Conversely each a covariant $\alpha$ uniquely determines a contravariant $v$.

As a result of this identification we can speak of the covariant components or contravariant components of a vector and one can pass between them using the musical isomorphism: Given a vector $v = v^i \bm{x_i}$ , we define its flat by

\[v^{\flat } := (g_{ij}v^{i})\mathbf {x}^{j}=v_{j}\mathbf{x} ^{j}\]

where $g = g_{ij} x^i \otimes x^j$ is 2-covariant metric that is symmetric and nondegenerate. This is referred to as “lowering an index”. In the same way, given a covector field $\alpha = \alpha_i \bm{u}^i$ , we define its sharp by

\[\alpha^{\sharp }:=(g^{ij}\alpha_{i})\bm {u} _{j}=\alpha^{j}\bm{u}_{j}\]

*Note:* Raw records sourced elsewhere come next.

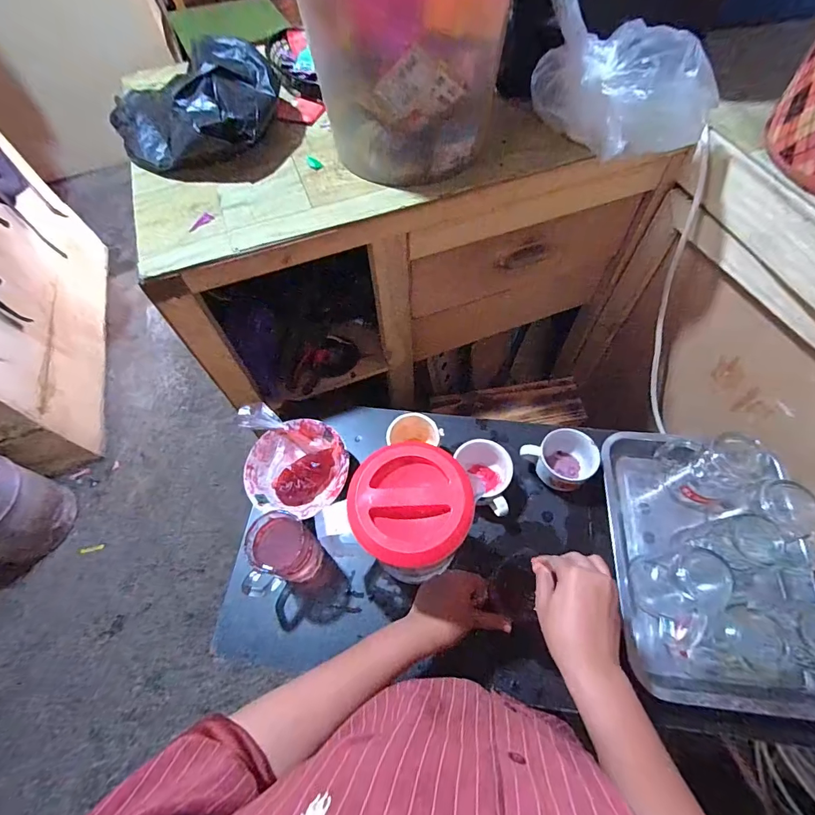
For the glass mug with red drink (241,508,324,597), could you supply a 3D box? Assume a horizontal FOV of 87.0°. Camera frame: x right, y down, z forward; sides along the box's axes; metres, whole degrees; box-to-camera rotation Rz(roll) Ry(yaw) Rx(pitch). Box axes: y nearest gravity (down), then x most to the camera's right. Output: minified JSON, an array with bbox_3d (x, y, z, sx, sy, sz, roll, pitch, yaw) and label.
[{"bbox_3d":[-0.170,0.202,0.577,0.079,0.109,0.100,29,68,17],"label":"glass mug with red drink"}]

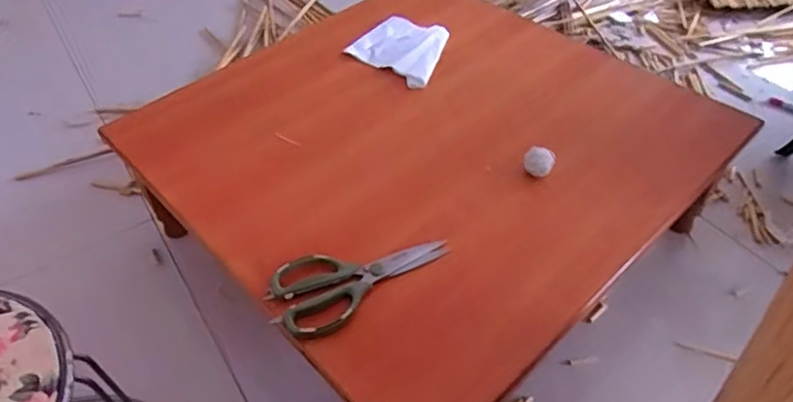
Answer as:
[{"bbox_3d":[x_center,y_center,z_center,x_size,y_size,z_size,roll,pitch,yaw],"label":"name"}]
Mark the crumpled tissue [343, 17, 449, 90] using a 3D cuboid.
[{"bbox_3d":[0.007,-0.264,1.002,0.162,0.016,0.156,21,51,23],"label":"crumpled tissue"}]

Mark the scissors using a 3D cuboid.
[{"bbox_3d":[-0.042,0.084,0.678,0.214,0.019,0.098,-23,48,-17],"label":"scissors"}]

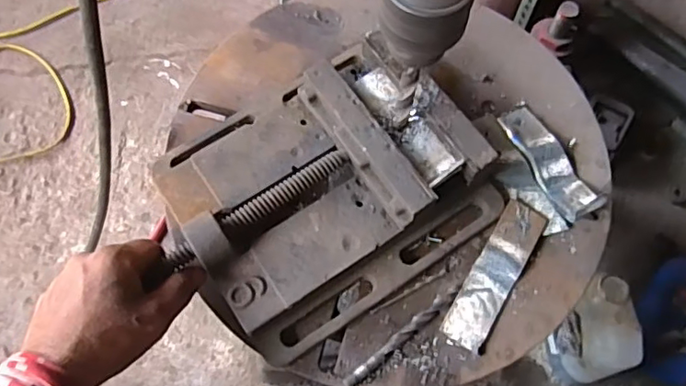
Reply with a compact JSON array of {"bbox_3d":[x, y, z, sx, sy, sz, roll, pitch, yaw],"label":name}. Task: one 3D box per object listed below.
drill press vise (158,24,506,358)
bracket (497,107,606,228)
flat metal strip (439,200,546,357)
[{"bbox_3d":[-0.019,-0.013,0.472,0.235,0.069,0.212,-33,70,-11],"label":"drill press vise"},{"bbox_3d":[0.181,-0.029,0.505,0.037,0.018,0.115,-22,70,-11],"label":"bracket"},{"bbox_3d":[0.125,0.065,0.472,0.035,0.006,0.130,31,74,9],"label":"flat metal strip"}]

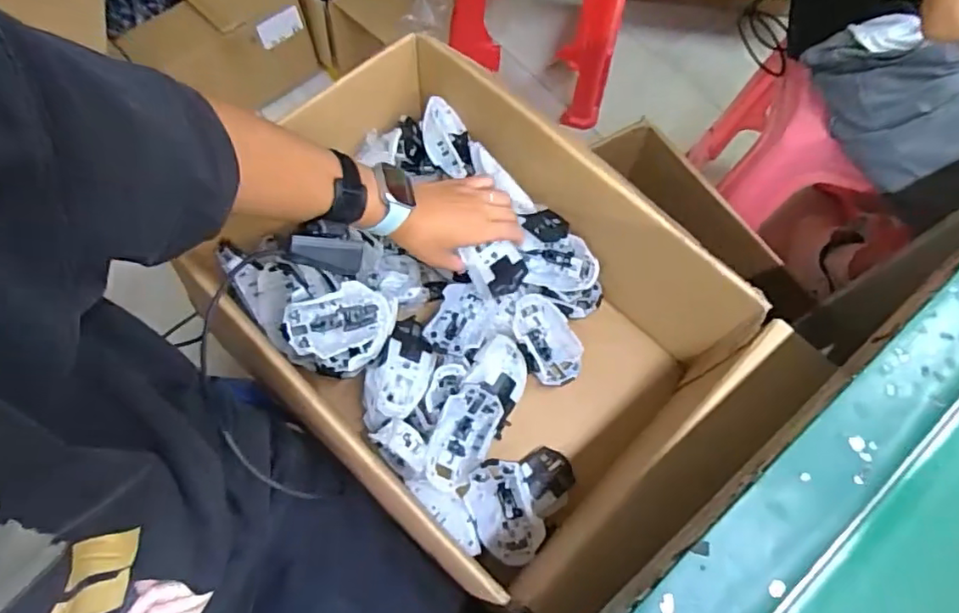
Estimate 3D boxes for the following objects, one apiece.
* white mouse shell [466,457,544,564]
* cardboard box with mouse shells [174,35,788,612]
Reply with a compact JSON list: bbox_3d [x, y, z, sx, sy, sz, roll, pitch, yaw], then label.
[{"bbox_3d":[0.025,0.216,0.615,0.065,0.030,0.114,-21,100,5],"label":"white mouse shell"},{"bbox_3d":[-0.028,-0.017,0.667,0.358,0.203,0.553,-42,73,-15],"label":"cardboard box with mouse shells"}]

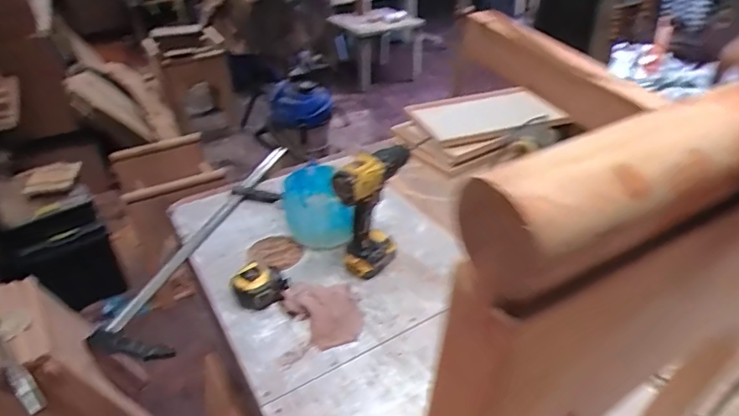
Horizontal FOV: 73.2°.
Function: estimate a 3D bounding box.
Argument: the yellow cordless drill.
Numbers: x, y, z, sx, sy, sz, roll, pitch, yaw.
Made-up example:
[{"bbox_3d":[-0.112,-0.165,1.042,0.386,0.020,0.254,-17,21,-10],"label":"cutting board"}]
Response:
[{"bbox_3d":[0.013,0.005,0.901,0.064,0.221,0.146,20,40,30],"label":"yellow cordless drill"}]

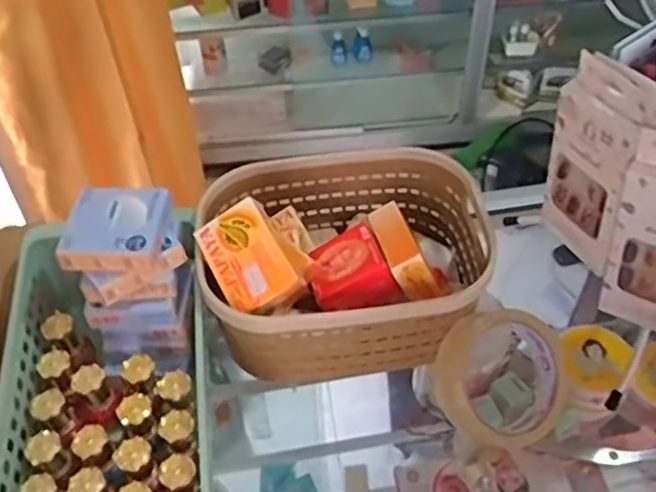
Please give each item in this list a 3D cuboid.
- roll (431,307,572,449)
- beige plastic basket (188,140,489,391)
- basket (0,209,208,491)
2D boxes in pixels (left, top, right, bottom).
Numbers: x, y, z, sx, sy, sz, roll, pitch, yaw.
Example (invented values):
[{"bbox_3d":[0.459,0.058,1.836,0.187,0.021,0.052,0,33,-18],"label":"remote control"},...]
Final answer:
[{"bbox_3d":[0.123,0.097,0.505,0.095,0.046,0.095,2,80,-8],"label":"roll"},{"bbox_3d":[0.012,0.012,0.549,0.212,0.092,0.161,-5,48,-3],"label":"beige plastic basket"},{"bbox_3d":[-0.151,0.116,0.469,0.140,0.068,0.292,-7,48,-5],"label":"basket"}]

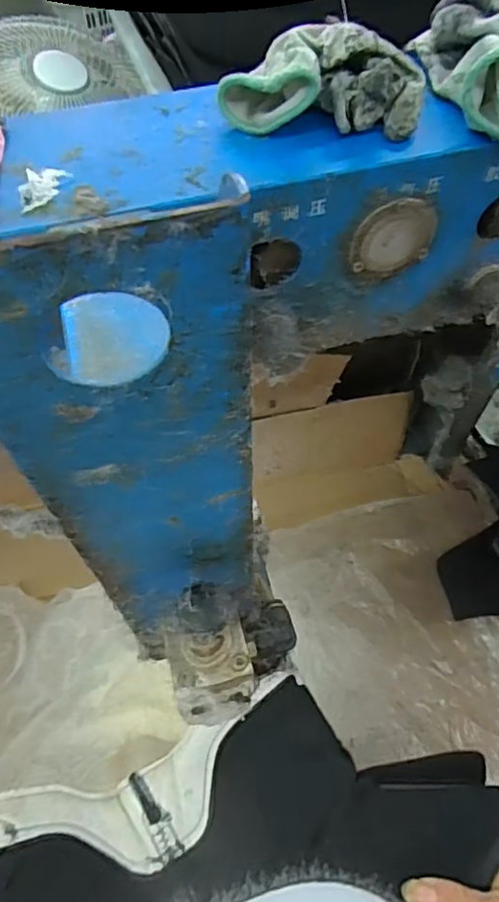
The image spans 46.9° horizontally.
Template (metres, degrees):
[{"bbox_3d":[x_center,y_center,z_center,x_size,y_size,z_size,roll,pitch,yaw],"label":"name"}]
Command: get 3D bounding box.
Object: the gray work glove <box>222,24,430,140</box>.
[{"bbox_3d":[0.042,-0.211,0.327,0.116,0.040,0.053,-1,59,0],"label":"gray work glove"}]

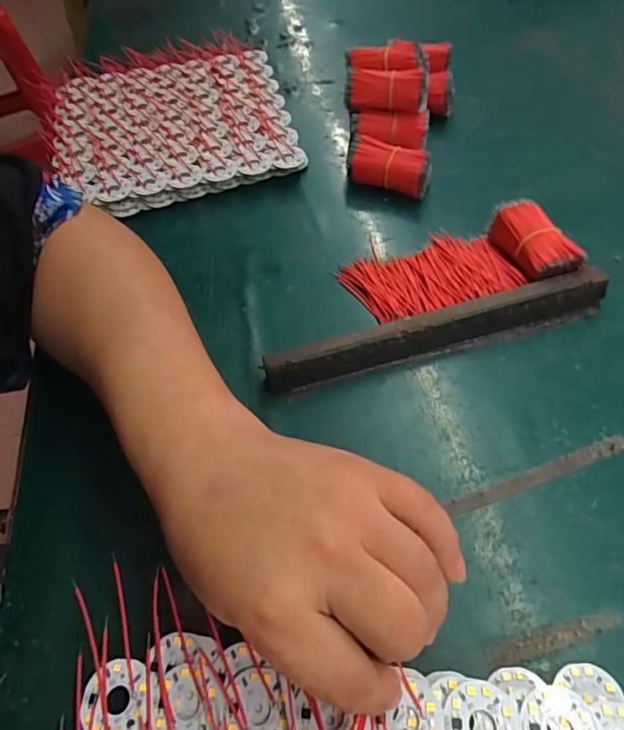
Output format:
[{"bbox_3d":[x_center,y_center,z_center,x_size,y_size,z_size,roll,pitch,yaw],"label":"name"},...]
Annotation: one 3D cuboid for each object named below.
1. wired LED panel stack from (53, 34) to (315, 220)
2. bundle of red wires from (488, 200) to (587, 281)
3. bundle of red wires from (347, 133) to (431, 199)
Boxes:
[{"bbox_3d":[-0.139,-0.241,0.506,0.221,0.025,0.227,-13,55,-6],"label":"wired LED panel stack"},{"bbox_3d":[0.158,-0.087,0.372,0.033,0.036,0.070,-15,55,-7],"label":"bundle of red wires"},{"bbox_3d":[0.065,-0.169,0.439,0.073,0.033,0.027,20,58,16],"label":"bundle of red wires"}]

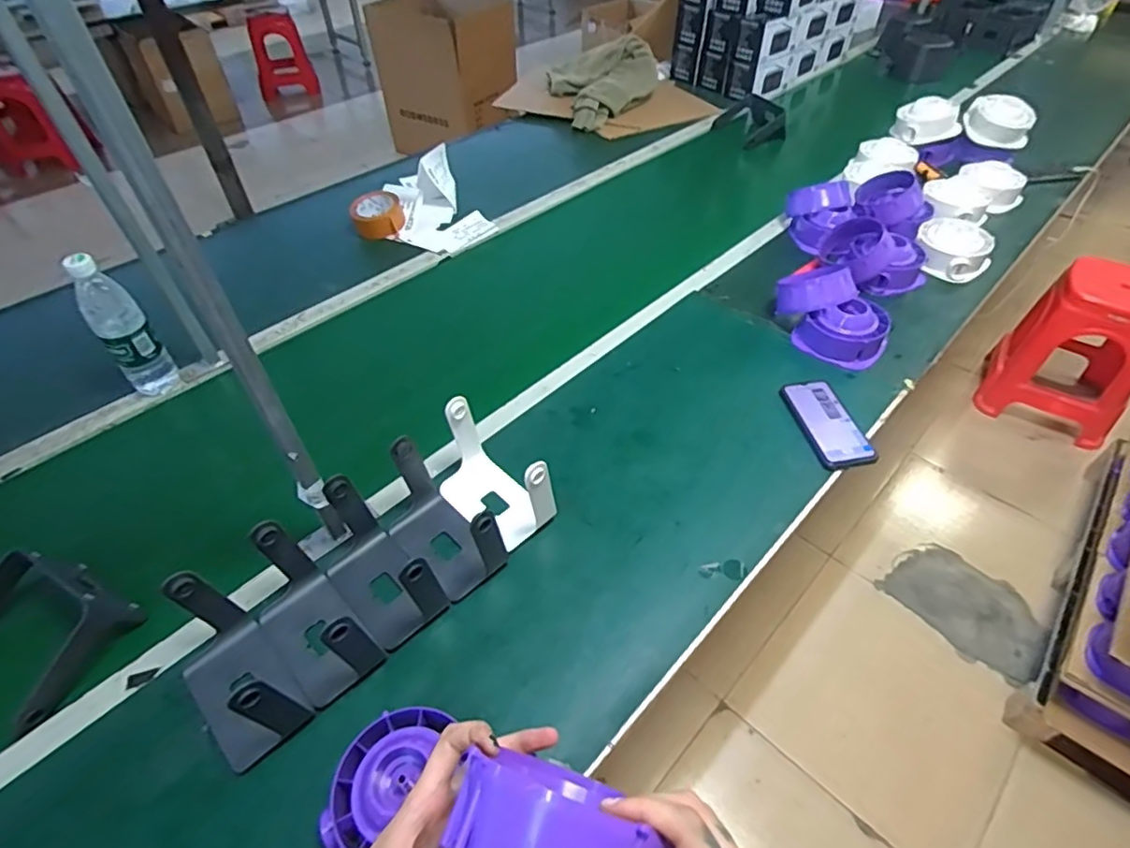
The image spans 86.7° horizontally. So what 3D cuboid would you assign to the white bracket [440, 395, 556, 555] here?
[{"bbox_3d":[-0.099,0.061,0.748,0.088,0.124,0.169,-31,52,-24],"label":"white bracket"}]

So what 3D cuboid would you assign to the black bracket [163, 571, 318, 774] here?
[{"bbox_3d":[-0.341,0.240,0.590,0.086,0.119,0.155,-36,54,-28],"label":"black bracket"}]

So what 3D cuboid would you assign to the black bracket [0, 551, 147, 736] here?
[{"bbox_3d":[-0.582,0.221,0.653,0.154,0.066,0.138,20,50,21],"label":"black bracket"}]

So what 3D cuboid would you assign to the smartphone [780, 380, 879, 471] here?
[{"bbox_3d":[0.379,-0.005,0.868,0.082,0.008,0.165,-8,46,-4],"label":"smartphone"}]

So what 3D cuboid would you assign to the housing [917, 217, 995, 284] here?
[{"bbox_3d":[0.735,-0.324,1.141,0.133,0.080,0.125,26,53,26],"label":"housing"}]

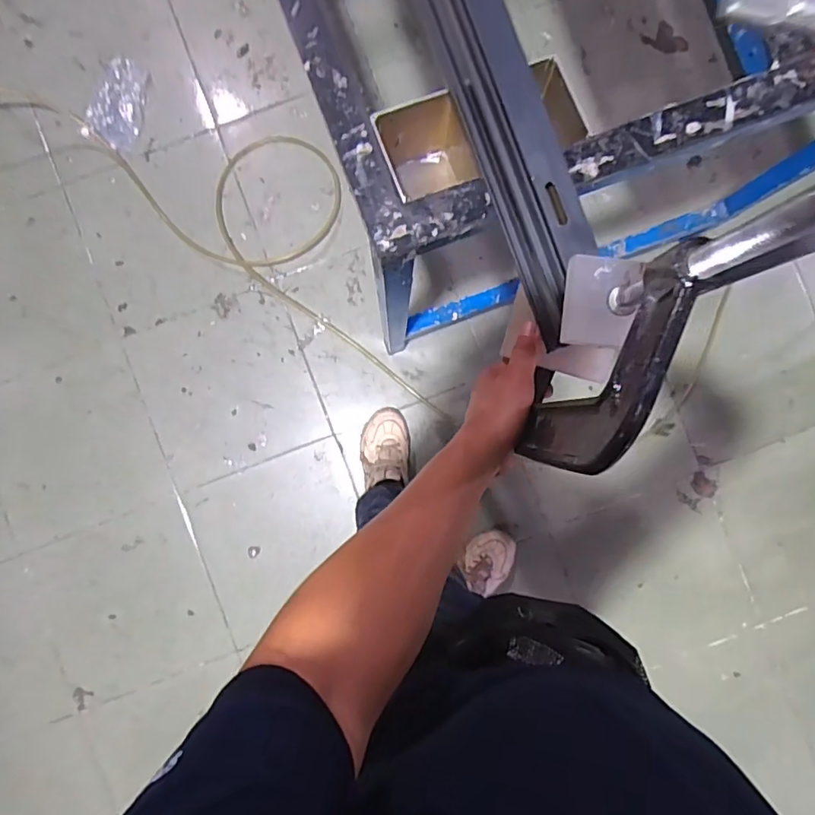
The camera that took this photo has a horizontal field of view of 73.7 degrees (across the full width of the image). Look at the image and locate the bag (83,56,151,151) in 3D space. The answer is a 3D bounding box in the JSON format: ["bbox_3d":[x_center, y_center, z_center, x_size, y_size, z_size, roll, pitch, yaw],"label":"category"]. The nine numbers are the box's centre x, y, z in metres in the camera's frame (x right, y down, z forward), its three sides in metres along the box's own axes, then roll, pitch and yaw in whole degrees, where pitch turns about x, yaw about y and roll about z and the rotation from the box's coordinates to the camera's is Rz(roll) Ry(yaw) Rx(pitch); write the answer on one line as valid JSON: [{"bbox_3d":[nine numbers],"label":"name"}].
[{"bbox_3d":[-0.696,-0.735,1.313,0.113,0.020,0.218,19,88,-1],"label":"bag"}]

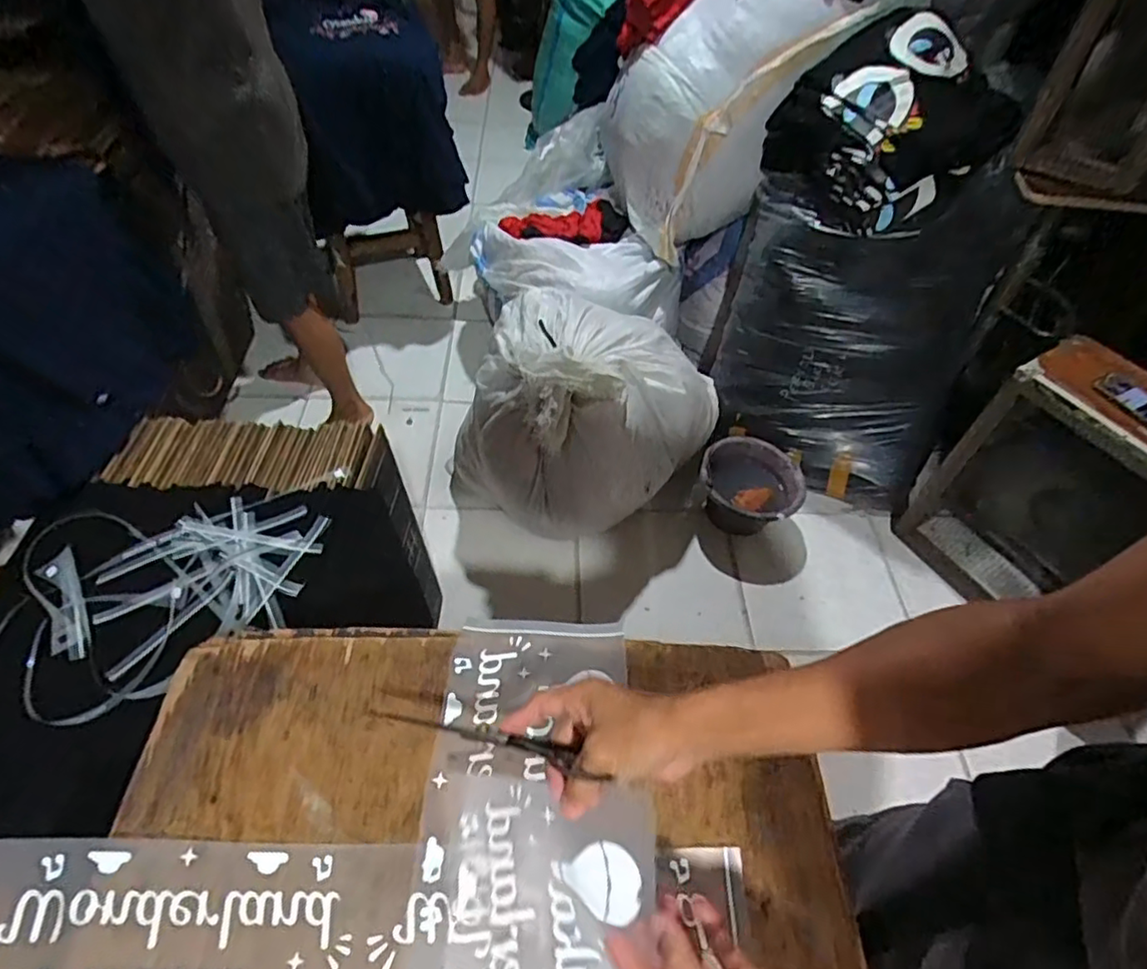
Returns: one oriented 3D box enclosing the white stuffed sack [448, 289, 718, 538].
[{"bbox_3d":[0.018,-0.180,1.507,0.491,0.490,0.516,31,54,19],"label":"white stuffed sack"}]

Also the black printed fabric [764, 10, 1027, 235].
[{"bbox_3d":[0.702,-0.774,1.360,0.378,0.312,0.343,-11,52,-14],"label":"black printed fabric"}]

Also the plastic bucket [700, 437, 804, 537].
[{"bbox_3d":[0.460,0.019,1.648,0.262,0.147,0.244,3,50,-3],"label":"plastic bucket"}]

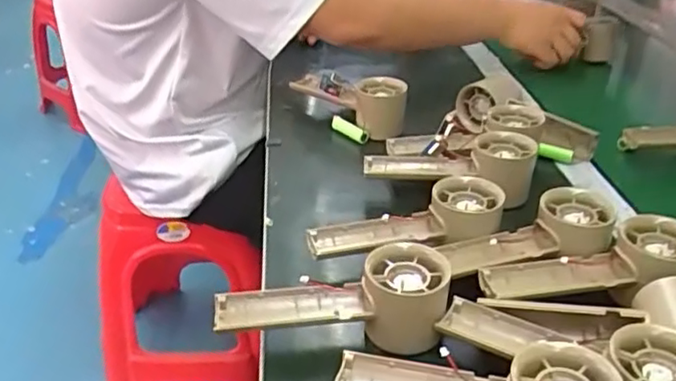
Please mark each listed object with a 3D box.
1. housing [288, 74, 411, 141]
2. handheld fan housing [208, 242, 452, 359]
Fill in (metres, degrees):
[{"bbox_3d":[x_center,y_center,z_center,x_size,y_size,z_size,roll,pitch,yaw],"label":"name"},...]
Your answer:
[{"bbox_3d":[0.015,-0.111,0.748,0.063,0.055,0.153,-24,38,-34],"label":"housing"},{"bbox_3d":[-0.004,0.075,0.437,0.156,0.055,0.057,0,31,0],"label":"handheld fan housing"}]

where $g^{ij}$ are the components of the inverse metric tensor (given by the entries of the inverse matrix to $g_{ij}$). Taking the sharp of a covector field is referred to as “raising an index”.

Foonotes

  1. A good mnemonic is “low-co-row”. 

  2. Einstein summation convetion. 

  3. Actually it’s vector spaces; The tensor product $V \otimes W$ of two vector spaces $V$ and $W$ (over the same field) is itself a vector space, endowed with the operation of bilinear composition, denoted by $\otimes$, from ordered pairs in the Cartesian product $V \times W$ to $V \otimes W$ in a way that generalizes the outer product (quotienting). 

  4. A map from the vector space to the ground field that’s linear in both of its arguments.